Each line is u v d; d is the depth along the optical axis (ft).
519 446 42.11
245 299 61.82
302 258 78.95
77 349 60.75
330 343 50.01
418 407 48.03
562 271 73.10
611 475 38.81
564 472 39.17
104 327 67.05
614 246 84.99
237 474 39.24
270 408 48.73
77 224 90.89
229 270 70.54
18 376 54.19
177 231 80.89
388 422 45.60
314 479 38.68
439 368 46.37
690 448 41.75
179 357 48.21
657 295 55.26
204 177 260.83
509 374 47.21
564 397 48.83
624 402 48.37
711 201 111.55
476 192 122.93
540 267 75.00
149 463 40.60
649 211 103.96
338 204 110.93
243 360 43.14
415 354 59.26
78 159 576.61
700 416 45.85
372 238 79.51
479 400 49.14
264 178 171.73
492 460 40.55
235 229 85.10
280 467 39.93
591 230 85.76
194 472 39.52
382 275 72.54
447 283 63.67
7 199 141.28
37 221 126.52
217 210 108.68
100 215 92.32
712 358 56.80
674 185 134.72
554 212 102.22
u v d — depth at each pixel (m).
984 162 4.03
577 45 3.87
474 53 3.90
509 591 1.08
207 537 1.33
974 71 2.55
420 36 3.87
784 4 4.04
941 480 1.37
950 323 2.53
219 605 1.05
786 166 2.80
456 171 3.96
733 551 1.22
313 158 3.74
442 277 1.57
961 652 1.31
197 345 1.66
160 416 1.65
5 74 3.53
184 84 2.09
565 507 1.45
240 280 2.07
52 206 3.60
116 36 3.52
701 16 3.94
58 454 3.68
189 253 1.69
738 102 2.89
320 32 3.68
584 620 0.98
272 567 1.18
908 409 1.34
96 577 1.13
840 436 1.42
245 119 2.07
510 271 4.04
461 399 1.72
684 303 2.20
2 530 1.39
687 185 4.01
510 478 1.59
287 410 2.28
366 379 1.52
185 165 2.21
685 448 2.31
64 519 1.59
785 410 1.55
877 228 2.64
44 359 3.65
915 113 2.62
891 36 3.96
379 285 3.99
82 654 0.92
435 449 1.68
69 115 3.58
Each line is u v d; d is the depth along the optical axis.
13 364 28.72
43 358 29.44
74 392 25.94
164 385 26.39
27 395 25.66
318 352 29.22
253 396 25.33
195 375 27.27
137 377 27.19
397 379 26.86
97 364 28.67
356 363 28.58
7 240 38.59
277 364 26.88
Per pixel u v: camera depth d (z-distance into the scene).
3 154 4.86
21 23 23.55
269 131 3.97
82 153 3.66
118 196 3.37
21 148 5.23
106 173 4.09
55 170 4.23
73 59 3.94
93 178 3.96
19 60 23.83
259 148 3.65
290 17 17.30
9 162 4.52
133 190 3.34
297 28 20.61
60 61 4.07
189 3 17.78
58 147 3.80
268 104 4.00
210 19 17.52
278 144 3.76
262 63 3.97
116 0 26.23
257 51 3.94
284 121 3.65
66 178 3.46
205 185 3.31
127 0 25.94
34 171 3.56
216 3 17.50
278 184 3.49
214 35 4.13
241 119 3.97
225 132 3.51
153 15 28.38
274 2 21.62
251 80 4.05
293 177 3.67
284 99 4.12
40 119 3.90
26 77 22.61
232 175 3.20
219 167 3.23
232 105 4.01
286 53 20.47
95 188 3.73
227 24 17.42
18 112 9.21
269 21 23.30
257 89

-*-*-

Your answer should be the records above, set down exactly.

Each line is u v d; d is the depth along the optical axis (ft).
519 446 42.11
245 299 61.82
302 258 78.95
77 349 60.75
330 343 50.01
418 407 48.03
562 271 73.10
611 475 38.81
564 472 39.17
104 327 67.05
614 246 84.99
237 474 39.24
270 408 48.73
77 224 90.89
229 270 70.54
18 376 54.19
177 231 80.89
388 422 45.60
314 479 38.68
439 368 46.37
690 448 41.75
179 357 48.21
657 295 55.26
204 177 260.83
509 374 47.21
564 397 48.83
624 402 48.37
711 201 111.55
476 192 122.93
540 267 75.00
149 463 40.60
649 211 103.96
338 204 110.93
243 360 43.14
415 354 59.26
78 159 576.61
700 416 45.85
372 238 79.51
479 400 49.14
264 178 171.73
492 460 40.55
235 229 85.10
280 467 39.93
591 230 85.76
194 472 39.52
382 275 72.54
447 283 63.67
7 199 141.28
37 221 126.52
217 210 108.68
100 215 92.32
712 358 56.80
674 185 134.72
554 212 102.22
u v d — depth at each pixel (m).
984 162 4.03
577 45 3.87
474 53 3.90
509 591 1.08
207 537 1.33
974 71 2.55
420 36 3.87
784 4 4.04
941 480 1.37
950 323 2.53
219 605 1.05
786 166 2.80
456 171 3.96
733 551 1.22
313 158 3.74
442 277 1.57
961 652 1.31
197 345 1.66
160 416 1.65
5 74 3.53
184 84 2.09
565 507 1.45
240 280 2.07
52 206 3.60
116 36 3.52
701 16 3.94
58 454 3.68
189 253 1.69
738 102 2.89
320 32 3.68
584 620 0.98
272 567 1.18
908 409 1.34
96 577 1.13
840 436 1.42
245 119 2.07
510 271 4.04
461 399 1.72
684 303 2.20
2 530 1.39
687 185 4.01
510 478 1.59
287 410 2.28
366 379 1.52
185 165 2.21
685 448 2.31
64 519 1.59
785 410 1.55
877 228 2.64
44 359 3.65
915 113 2.62
891 36 3.96
379 285 3.99
82 654 0.92
435 449 1.68
69 115 3.58
Each line is u v d; d is the depth along the optical axis.
13 364 28.72
43 358 29.44
74 392 25.94
164 385 26.39
27 395 25.66
318 352 29.22
253 396 25.33
195 375 27.27
137 377 27.19
397 379 26.86
97 364 28.67
356 363 28.58
7 240 38.59
277 364 26.88
Per pixel u v: camera depth d (z-distance into the scene).
3 154 4.86
21 23 23.55
269 131 3.97
82 153 3.66
118 196 3.37
21 148 5.23
106 173 4.09
55 170 4.23
73 59 3.94
93 178 3.96
19 60 23.83
259 148 3.65
290 17 17.30
9 162 4.52
133 190 3.34
297 28 20.61
60 61 4.07
189 3 17.78
58 147 3.80
268 104 4.00
210 19 17.52
278 144 3.76
262 63 3.97
116 0 26.23
257 51 3.94
284 121 3.65
66 178 3.46
205 185 3.31
127 0 25.94
34 171 3.56
216 3 17.50
278 184 3.49
214 35 4.13
241 119 3.97
225 132 3.51
153 15 28.38
274 2 21.62
251 80 4.05
293 177 3.67
284 99 4.12
40 119 3.90
26 77 22.61
232 175 3.20
219 167 3.23
232 105 4.01
286 53 20.47
95 188 3.73
227 24 17.42
18 112 9.21
269 21 23.30
257 89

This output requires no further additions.